When a Biopsy Is Needed
If your blood tests come back positive, a gastroenterologist will typically recommend an upper endoscopy to confirm the diagnosis. During this procedure, a thin flexible tube is passed through your mouth into your small intestine, and the doctor takes 4 to 6 tiny tissue samples. A pathologist examines these under a microscope and assigns a score based on how much damage the intestinal lining shows. Most doctors confirm celiac disease when the damage reaches a certain threshold on this scoring system (Marsh score of 3 or above).
There is one exception: in children, European guidelines now allow a no-biopsy diagnosis when the tTG-IgA level is at least 10 times the upper limit of normal and a second blood sample confirms positive EMA-IgA antibodies. This approach spares kids from sedation and endoscopy when the blood work is overwhelmingly clear.
Testing for Non-Celiac Gluten Sensitivity
Here’s where things get trickier. Non-celiac gluten sensitivity causes real symptoms like bloating, fatigue, headaches, and brain fog after eating gluten, but it doesn’t produce the same antibodies or intestinal damage as celiac disease. There is no blood test or biopsy that can diagnose it directly.

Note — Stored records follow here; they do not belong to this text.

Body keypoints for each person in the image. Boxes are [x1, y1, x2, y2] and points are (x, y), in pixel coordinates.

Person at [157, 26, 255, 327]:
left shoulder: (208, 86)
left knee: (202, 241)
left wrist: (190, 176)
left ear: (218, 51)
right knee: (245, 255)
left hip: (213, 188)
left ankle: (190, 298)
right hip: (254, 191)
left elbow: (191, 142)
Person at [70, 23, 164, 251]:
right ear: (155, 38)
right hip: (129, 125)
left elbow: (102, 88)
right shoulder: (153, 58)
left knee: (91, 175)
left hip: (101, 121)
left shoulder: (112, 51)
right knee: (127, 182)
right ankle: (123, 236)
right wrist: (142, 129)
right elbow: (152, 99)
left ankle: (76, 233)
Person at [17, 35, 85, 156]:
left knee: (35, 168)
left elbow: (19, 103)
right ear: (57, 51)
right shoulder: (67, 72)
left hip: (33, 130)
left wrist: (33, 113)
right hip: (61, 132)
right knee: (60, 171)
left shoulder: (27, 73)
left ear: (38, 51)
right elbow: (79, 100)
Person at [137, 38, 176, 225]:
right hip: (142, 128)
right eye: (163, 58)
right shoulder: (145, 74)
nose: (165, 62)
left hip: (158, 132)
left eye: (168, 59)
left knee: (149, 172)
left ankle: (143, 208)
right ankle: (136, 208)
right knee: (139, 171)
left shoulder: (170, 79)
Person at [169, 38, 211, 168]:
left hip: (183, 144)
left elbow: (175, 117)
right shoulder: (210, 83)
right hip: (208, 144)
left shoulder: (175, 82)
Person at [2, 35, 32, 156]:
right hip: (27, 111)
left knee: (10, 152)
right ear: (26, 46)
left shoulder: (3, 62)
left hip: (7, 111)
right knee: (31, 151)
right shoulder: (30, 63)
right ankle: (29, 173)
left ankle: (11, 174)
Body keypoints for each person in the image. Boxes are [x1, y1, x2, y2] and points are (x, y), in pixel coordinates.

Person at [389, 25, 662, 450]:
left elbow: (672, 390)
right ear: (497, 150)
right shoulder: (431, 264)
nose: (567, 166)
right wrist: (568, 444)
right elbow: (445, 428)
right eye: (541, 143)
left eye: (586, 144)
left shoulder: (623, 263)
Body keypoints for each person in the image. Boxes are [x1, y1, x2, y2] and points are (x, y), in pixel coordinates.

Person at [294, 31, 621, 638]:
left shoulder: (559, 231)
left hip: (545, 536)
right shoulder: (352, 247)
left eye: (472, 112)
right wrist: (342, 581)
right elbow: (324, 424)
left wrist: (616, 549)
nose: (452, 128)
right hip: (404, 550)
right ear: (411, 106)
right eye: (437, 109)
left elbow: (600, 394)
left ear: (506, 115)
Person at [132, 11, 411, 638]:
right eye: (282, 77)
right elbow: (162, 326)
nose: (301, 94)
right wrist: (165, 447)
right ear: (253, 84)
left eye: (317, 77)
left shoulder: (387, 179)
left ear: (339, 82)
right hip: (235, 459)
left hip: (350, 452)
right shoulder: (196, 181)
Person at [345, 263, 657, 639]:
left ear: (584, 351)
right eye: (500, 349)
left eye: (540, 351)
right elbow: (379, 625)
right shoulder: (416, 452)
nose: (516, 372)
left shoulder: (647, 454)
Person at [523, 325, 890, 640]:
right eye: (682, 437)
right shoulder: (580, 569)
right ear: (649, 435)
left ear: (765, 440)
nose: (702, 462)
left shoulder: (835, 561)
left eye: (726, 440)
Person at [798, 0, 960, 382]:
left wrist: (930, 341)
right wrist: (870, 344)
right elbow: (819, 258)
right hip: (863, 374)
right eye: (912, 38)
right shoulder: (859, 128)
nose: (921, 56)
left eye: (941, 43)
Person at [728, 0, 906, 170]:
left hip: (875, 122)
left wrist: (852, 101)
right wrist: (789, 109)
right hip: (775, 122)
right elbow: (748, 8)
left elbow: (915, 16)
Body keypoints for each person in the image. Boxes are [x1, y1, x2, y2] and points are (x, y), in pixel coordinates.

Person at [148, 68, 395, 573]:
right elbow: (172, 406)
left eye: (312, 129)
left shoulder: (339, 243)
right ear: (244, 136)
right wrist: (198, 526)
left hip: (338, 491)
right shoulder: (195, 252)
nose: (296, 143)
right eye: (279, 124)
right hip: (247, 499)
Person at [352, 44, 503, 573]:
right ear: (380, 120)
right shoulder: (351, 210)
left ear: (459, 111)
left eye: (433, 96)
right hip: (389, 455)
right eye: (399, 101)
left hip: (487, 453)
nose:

Instead, diagnosis works by exclusion. Your doctor first rules out celiac disease and wheat allergy through standard testing. If both are negative but you still have symptoms tied to gluten, the next step is a structured elimination and reintroduction process. You remove gluten from your diet for several weeks and track your symptoms, then reintroduce it and see if symptoms return. The gold standard version of this is a double-blind, placebo-controlled challenge where you eat gluten (about 8 grams per day) for one week, take a week off, and then repeat with a placebo, without knowing which is which. A symptom change of at least 30% between the gluten and placebo periods confirms the sensitivity.
In practice, most gastroenterologists use a simplified version: they’ll ask you to go gluten-free for a few weeks, monitor how you feel, then reintroduce gluten to see if symptoms come back. This isn’t as rigorous as a blinded challenge, but it gives useful clinical information and is far more practical.
Which Option Is Right for You
If you suspect gluten is causing your symptoms and haven’t been tested before, your best first move is a blood test while you’re still eating gluten regularly. Whether you get that through your doctor, a walk-in lab, or an at-home kit depends on your budget, insurance situation, and how much guidance you want interpreting results. A doctor’s office gives you the most complete path from screening through diagnosis. A walk-in lab or home kit gives you faster initial answers but will still funnel you back to a doctor if results are positive.
If you’ve already been gluten-free for months and don’t want to do a 12-week gluten challenge, genetic testing can at least tell you whether celiac disease is even possible. A negative result for HLA-DQ2 and HLA-DQ8 effectively rules it out and may save you from an uncomfortable reintroduction period.